GOAL OF THE EXERCISE: Since pictures are not part of the copy, please output only the lines from the one with "Lapsed ja beebid" through the end of the data below, exactly as written.
── INPUT DATA
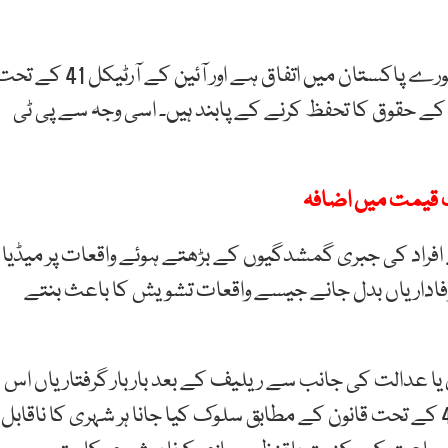
انہوں نے کہا کہ آزادانہ، منصفانہ اور مستند انتخابات پر پورے پاکستان میں اتفاق ہے اور آئین کے آرٹیکل 41
کے حقوق کا تحفظ کرنے کے پابند ہیں۔ اسی وجہ سے پی ٹی
نٹ قیمت میں اضافہ
فراد کی جبری گمشدگیوں کے بڑھتے ہوئے واقعات پر میڈیا
 وفاداریاں بدل جانے جیسے واقعات تشویش کا باعث بنتے
 یا عدالت کی جانب سے ریلیف کے بعد بار بار گرفتاریاں اس
معاملے کو مزید حساس بنا دیتی ہیں۔ آئین کے آرٹیکل 4 کے تحت قانون کے مطابق سلوک کیا جانا ہر شہری کا ناقابل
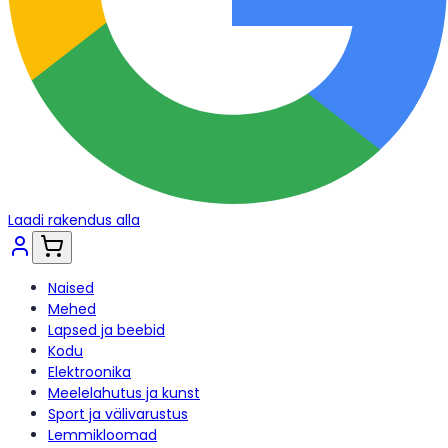
Laadi rakendus alla
Naised
Mehed
Lapsed ja beebid
Kodu
Elektroonika
Meelelahutus ja kunst
Sport ja välivarustus
Lemmikloomad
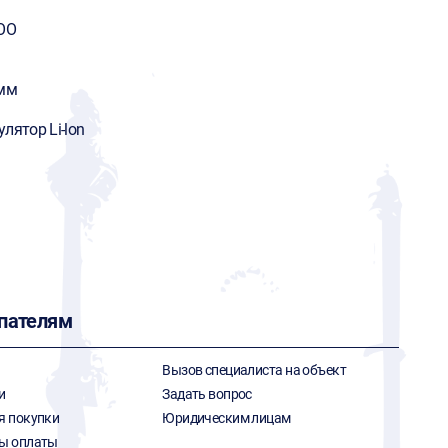
OO
 мм
лятор Li-lon
пателям
Вызов специалиста на объект
и
Задать вопрос
я покупки
Юридическим лицам
ы оплаты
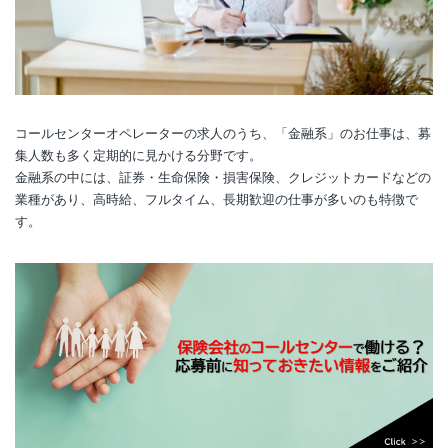
コールセンターオペレーターの求人のうち、「金融系」のお仕事は、募
集人数も多く定期的に見かける分野です。
金融系の中には、証券・生命保険・損害保険、クレジットカードなどの
業種があり、高時給、フルタイム、長期歓迎の仕事が多いのも特徴で
す。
────
OUTPUT FOR THIS TASK:
Lapsed ja beebid
Kodu
Elektroonika
Meelelahutus ja kunst
Sport ja välivarustus
Lemmikloomad
OO
 мм
лятор Li-lon
пателям
Вызов специалиста на объект
и
Задать вопрос
я покупки
Юридическим лицам
ы оплаты
コールセンターオペレーターの求人のうち、「金融系」のお仕事は、募
集人数も多く定期的に見かける分野です。
金融系の中には、証券・生命保険・損害保険、クレジットカードなどの
業種があり、高時給、フルタイム、長期歓迎の仕事が多いのも特徴で
す。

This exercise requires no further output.